Dueling demands stall Iran talks
Sides unyielding on nuclear accord
BAGHDAD – Talks between Iran and six world powers snagged Wednesday over dueling proposals concerning Tehran’s nuclear program, a tug-of-war that pits international concerns about the Islamic Republic’s potential to build atomic weapons against enforcing crippling sanctions on its people.
The daylong back-and-forth in Baghdad focused largely on whether the current enrichment level of Iran’s uranium production is a red line the U.S. and other powers will not permit for fear it could become warhead-grade material.
The impasse threatened to dissolve the most hopeful chance of detente in nearly a decade, although both sides agreed to continue negotiations into today.

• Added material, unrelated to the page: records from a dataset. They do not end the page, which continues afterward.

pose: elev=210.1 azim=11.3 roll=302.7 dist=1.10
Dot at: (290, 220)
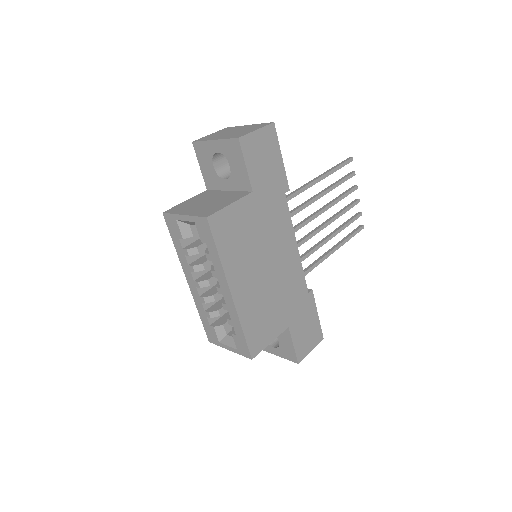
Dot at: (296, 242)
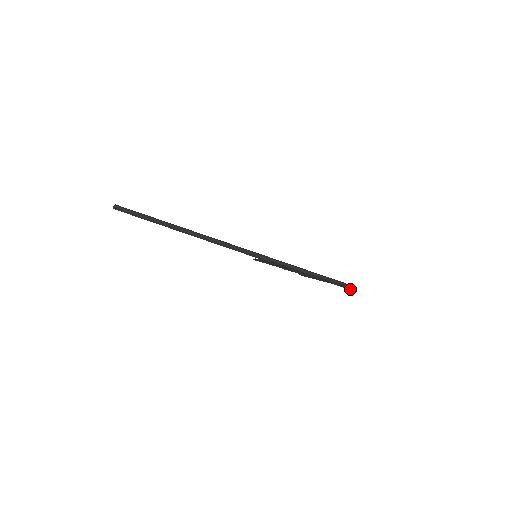
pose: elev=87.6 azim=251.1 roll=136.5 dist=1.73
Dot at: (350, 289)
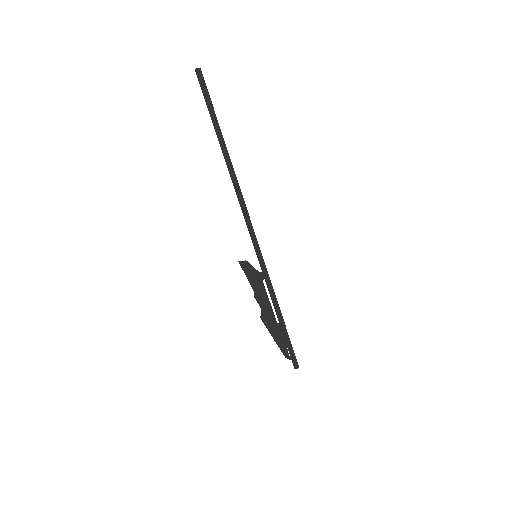
Dot at: (293, 364)
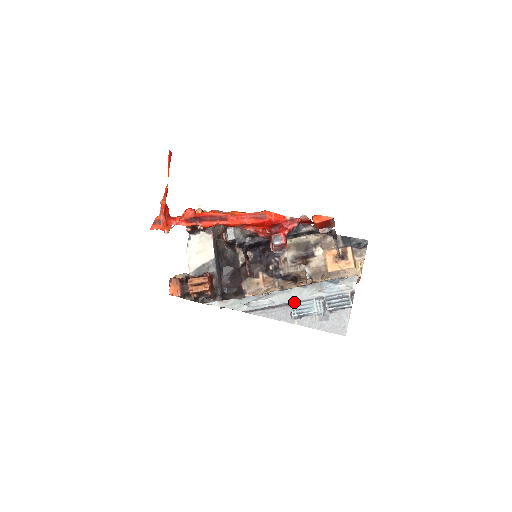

Western negotiators presented a package Wednesday that called on Tehran to place a freeze on its enrichment of uranium to 20 percent, considered a short technical step away from bomb grade. In exchange they offered benefits, including medical isotopes, some nuclear safety cooperation and spare parts for civilian airliners, much needed in Iran.

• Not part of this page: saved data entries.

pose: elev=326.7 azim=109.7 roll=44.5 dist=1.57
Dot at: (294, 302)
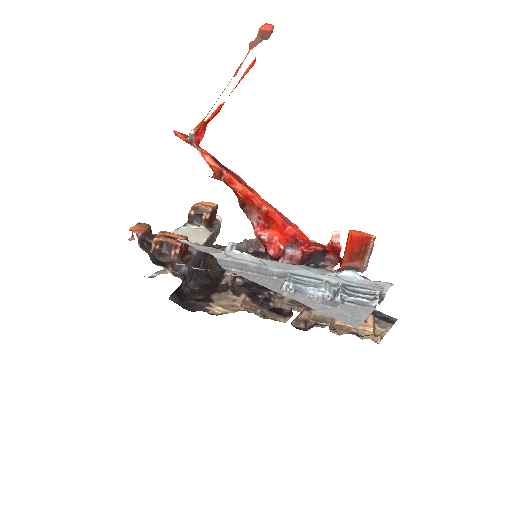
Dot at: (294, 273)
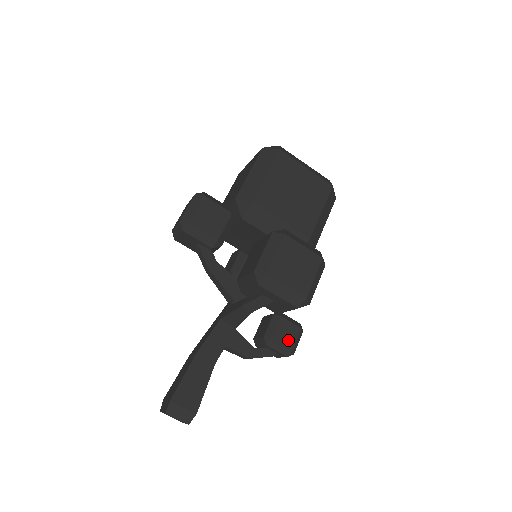
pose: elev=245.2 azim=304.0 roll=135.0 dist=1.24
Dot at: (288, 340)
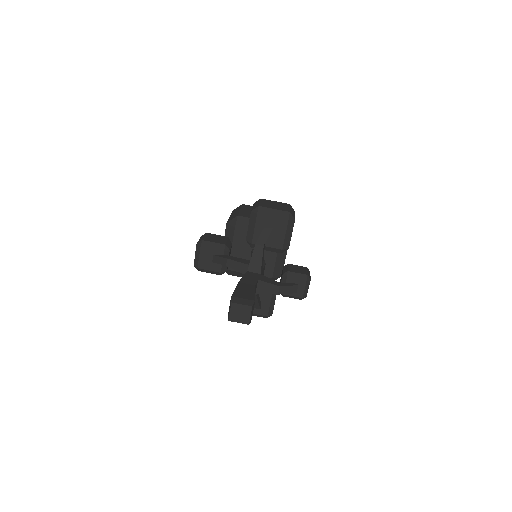
Dot at: (301, 271)
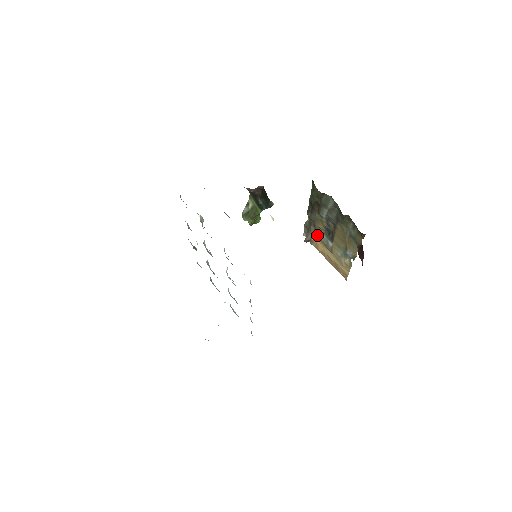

But they snubbed Iranian calls for an immediate easing of significant economic sanctions imposed on Tehran for flouting U.N. Security Council resolutions that demand the suspension of all enrichment.
Iran brought a potent bargaining chip to the table, tentatively agreeing on the eve of the negotiations to allow U.N. inspectors into a military complex suspected of conducting nuclear arms-related tests.
The gesture was seen as an attempt to head off painful July 1 sanctions on its oil exports to lucrative European markets.
Diplomats from the six world powers have refused to consider postponing the new harsher sanctions, although the U.S. official said some restrictions could be removed as part of an agreement.